Of all the entries below, only the lines from the one with "RELATED CONTENT" up to and including the one with "Fundraising Now" are to be duplicated exactly.
↓
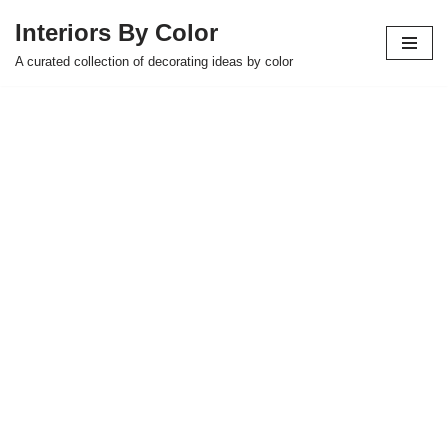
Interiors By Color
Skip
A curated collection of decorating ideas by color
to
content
↑
↓
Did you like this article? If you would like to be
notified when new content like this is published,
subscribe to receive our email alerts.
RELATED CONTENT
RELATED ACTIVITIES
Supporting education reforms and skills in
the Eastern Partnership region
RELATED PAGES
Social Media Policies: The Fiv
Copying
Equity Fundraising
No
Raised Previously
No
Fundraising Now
↑
### Task result
RELATED CONTENT
RELATED ACTIVITIES
Supporting education reforms and skills in
the Eastern Partnership region
RELATED PAGES
Social Media Policies: The Fiv
Copying
Equity Fundraising
No
Raised Previously
No
Fundraising Now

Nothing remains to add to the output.